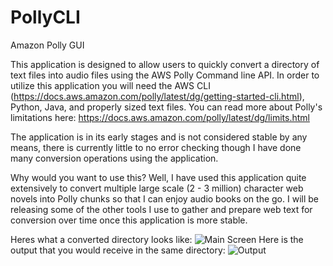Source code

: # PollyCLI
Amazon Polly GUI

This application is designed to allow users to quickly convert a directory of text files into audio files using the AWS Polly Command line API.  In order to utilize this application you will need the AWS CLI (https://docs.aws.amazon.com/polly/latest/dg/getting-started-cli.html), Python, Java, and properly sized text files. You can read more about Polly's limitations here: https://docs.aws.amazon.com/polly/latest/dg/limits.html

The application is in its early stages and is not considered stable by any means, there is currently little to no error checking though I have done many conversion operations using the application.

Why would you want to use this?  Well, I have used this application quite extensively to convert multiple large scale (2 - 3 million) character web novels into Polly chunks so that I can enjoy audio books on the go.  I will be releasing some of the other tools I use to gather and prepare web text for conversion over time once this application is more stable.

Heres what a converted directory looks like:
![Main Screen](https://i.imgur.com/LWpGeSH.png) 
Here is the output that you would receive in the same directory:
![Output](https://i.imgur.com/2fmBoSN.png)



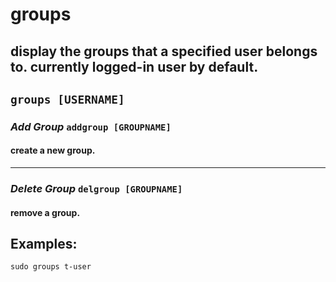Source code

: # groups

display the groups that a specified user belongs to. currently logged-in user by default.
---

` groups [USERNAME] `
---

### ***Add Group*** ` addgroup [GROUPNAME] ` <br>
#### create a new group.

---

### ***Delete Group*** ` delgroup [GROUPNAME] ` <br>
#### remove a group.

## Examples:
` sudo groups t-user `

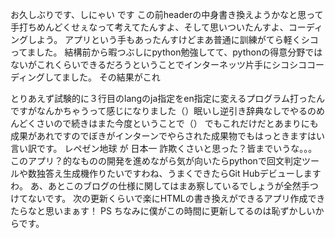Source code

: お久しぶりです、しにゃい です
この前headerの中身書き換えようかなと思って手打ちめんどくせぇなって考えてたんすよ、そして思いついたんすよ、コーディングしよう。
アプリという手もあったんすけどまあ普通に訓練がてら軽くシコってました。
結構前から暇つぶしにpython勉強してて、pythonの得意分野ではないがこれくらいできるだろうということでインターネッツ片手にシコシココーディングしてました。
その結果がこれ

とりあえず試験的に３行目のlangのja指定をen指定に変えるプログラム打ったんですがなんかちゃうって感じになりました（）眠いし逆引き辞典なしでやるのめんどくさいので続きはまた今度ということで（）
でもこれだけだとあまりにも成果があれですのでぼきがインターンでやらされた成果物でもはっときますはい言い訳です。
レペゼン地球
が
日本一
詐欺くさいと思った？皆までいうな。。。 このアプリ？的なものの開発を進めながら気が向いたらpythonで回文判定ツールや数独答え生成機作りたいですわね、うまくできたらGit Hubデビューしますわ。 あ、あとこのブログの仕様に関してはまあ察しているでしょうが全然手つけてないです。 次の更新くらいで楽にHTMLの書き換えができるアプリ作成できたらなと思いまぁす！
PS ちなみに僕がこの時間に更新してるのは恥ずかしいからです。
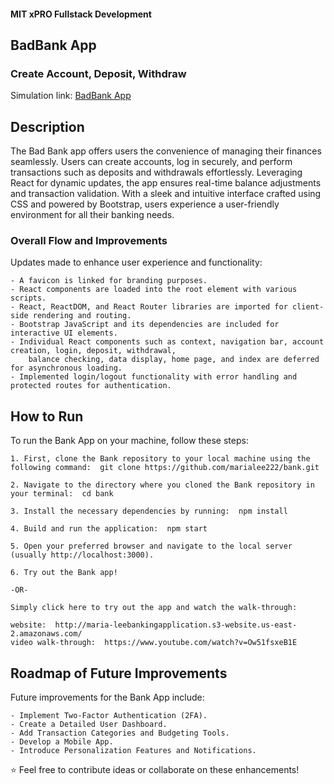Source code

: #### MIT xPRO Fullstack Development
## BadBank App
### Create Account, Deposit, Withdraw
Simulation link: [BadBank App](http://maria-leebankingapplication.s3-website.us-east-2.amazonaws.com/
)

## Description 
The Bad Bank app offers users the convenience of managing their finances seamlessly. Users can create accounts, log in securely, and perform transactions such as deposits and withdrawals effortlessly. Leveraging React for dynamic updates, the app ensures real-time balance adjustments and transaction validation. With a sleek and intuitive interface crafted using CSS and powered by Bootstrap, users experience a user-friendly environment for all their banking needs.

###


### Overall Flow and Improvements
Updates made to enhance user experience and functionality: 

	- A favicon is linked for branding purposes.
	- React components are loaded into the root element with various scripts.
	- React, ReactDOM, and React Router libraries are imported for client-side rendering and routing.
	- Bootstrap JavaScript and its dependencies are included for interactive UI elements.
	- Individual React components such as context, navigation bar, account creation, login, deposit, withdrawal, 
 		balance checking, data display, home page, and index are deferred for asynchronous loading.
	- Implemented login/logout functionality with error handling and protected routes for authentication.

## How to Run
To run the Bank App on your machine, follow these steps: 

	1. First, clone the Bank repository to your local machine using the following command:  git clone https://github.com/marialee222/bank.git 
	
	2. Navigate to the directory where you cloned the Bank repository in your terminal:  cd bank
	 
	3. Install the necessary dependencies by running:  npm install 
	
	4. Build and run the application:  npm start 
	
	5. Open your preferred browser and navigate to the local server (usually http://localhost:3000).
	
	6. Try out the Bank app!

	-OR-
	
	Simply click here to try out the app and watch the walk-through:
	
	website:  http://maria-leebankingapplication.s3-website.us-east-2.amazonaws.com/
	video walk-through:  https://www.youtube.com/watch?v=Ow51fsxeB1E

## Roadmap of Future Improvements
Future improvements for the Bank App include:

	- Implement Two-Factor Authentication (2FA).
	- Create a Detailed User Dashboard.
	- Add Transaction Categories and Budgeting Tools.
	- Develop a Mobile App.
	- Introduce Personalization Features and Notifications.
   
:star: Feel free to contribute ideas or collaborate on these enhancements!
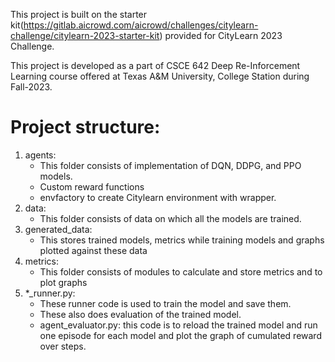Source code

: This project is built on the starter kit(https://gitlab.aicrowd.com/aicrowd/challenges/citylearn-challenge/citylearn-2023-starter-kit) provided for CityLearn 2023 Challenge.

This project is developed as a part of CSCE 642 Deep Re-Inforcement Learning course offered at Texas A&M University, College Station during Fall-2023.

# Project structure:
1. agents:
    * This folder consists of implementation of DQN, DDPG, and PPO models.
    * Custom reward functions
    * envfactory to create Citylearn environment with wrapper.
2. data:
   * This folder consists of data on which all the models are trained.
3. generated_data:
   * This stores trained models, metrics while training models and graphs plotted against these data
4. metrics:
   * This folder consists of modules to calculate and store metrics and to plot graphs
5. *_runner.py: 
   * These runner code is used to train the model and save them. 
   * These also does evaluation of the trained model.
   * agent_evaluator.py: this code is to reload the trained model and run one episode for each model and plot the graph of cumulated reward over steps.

* * * * * * *

Could you repeat the lines above word for word, leaving the pictures out?

Source code

: # PollyCLI
Amazon Polly GUI

This application is designed to allow users to quickly convert a directory of text files into audio files using the AWS Polly Command line API.  In order to utilize this application you will need the AWS CLI (https://docs.aws.amazon.com/polly/latest/dg/getting-started-cli.html), Python, Java, and properly sized text files. You can read more about Polly's limitations here: https://docs.aws.amazon.com/polly/latest/dg/limits.html

The application is in its early stages and is not considered stable by any means, there is currently little to no error checking though I have done many conversion operations using the application.

Why would you want to use this?  Well, I have used this application quite extensively to convert multiple large scale (2 - 3 million) character web novels into Polly chunks so that I can enjoy audio books on the go.  I will be releasing some of the other tools I use to gather and prepare web text for conversion over time once this application is more stable.

Heres what a converted directory looks like:
![Main Screen](https://i.imgur.com/LWpGeSH.png) 
Here is the output that you would receive in the same directory:
![Output](https://i.imgur.com/2fmBoSN.png)



Source code

: # groups

display the groups that a specified user belongs to. currently logged-in user by default.
---

` groups [USERNAME] `
---

### ***Add Group*** ` addgroup [GROUPNAME] ` <br>
#### create a new group.

---

### ***Delete Group*** ` delgroup [GROUPNAME] ` <br>
#### remove a group.

## Examples:
` sudo groups t-user `

Source code

: お久しぶりです、しにゃい です
この前headerの中身書き換えようかなと思って手打ちめんどくせぇなって考えてたんすよ、そして思いついたんすよ、コーディングしよう。
アプリという手もあったんすけどまあ普通に訓練がてら軽くシコってました。
結構前から暇つぶしにpython勉強してて、pythonの得意分野ではないがこれくらいできるだろうということでインターネッツ片手にシコシココーディングしてました。
その結果がこれ

とりあえず試験的に３行目のlangのja指定をen指定に変えるプログラム打ったんですがなんかちゃうって感じになりました（）眠いし逆引き辞典なしでやるのめんどくさいので続きはまた今度ということで（）
でもこれだけだとあまりにも成果があれですのでぼきがインターンでやらされた成果物でもはっときますはい言い訳です。
レペゼン地球
が
日本一
詐欺くさいと思った？皆までいうな。。。 このアプリ？的なものの開発を進めながら気が向いたらpythonで回文判定ツールや数独答え生成機作りたいですわね、うまくできたらGit Hubデビューしますわ。 あ、あとこのブログの仕様に関してはまあ察しているでしょうが全然手つけてないです。 次の更新くらいで楽にHTMLの書き換えができるアプリ作成できたらなと思いまぁす！
PS ちなみに僕がこの時間に更新してるのは恥ずかしいからです。
Source code

: #### MIT xPRO Fullstack Development
## BadBank App
### Create Account, Deposit, Withdraw
Simulation link: [BadBank App](http://maria-leebankingapplication.s3-website.us-east-2.amazonaws.com/
)

## Description 
The Bad Bank app offers users the convenience of managing their finances seamlessly. Users can create accounts, log in securely, and perform transactions such as deposits and withdrawals effortlessly. Leveraging React for dynamic updates, the app ensures real-time balance adjustments and transaction validation. With a sleek and intuitive interface crafted using CSS and powered by Bootstrap, users experience a user-friendly environment for all their banking needs.

###


### Overall Flow and Improvements
Updates made to enhance user experience and functionality: 

	- A favicon is linked for branding purposes.
	- React components are loaded into the root element with various scripts.
	- React, ReactDOM, and React Router libraries are imported for client-side rendering and routing.
	- Bootstrap JavaScript and its dependencies are included for interactive UI elements.
	- Individual React components such as context, navigation bar, account creation, login, deposit, withdrawal, 
 		balance checking, data display, home page, and index are deferred for asynchronous loading.
	- Implemented login/logout functionality with error handling and protected routes for authentication.

## How to Run
To run the Bank App on your machine, follow these steps: 

	1. First, clone the Bank repository to your local machine using the following command:  git clone https://github.com/marialee222/bank.git 
	
	2. Navigate to the directory where you cloned the Bank repository in your terminal:  cd bank
	 
	3. Install the necessary dependencies by running:  npm install 
	
	4. Build and run the application:  npm start 
	
	5. Open your preferred browser and navigate to the local server (usually http://localhost:3000).
	
	6. Try out the Bank app!

	-OR-
	
	Simply click here to try out the app and watch the walk-through:
	
	website:  http://maria-leebankingapplication.s3-website.us-east-2.amazonaws.com/
	video walk-through:  https://www.youtube.com/watch?v=Ow51fsxeB1E

## Roadmap of Future Improvements
Future improvements for the Bank App include:

	- Implement Two-Factor Authentication (2FA).
	- Create a Detailed User Dashboard.
	- Add Transaction Categories and Budgeting Tools.
	- Develop a Mobile App.
	- Introduce Personalization Features and Notifications.
   
:star: Feel free to contribute ideas or collaborate on these enhancements!
Source code

: This project is built on the starter kit(https://gitlab.aicrowd.com/aicrowd/challenges/citylearn-challenge/citylearn-2023-starter-kit) provided for CityLearn 2023 Challenge.

This project is developed as a part of CSCE 642 Deep Re-Inforcement Learning course offered at Texas A&M University, College Station during Fall-2023.

# Project structure:
1. agents:
    * This folder consists of implementation of DQN, DDPG, and PPO models.
    * Custom reward functions
    * envfactory to create Citylearn environment with wrapper.
2. data:
   * This folder consists of data on which all the models are trained.
3. generated_data:
   * This stores trained models, metrics while training models and graphs plotted against these data
4. metrics:
   * This folder consists of modules to calculate and store metrics and to plot graphs
5. *_runner.py: 
   * These runner code is used to train the model and save them. 
   * These also does evaluation of the trained model.
   * agent_evaluator.py: this code is to reload the trained model and run one episode for each model and plot the graph of cumulated reward over steps.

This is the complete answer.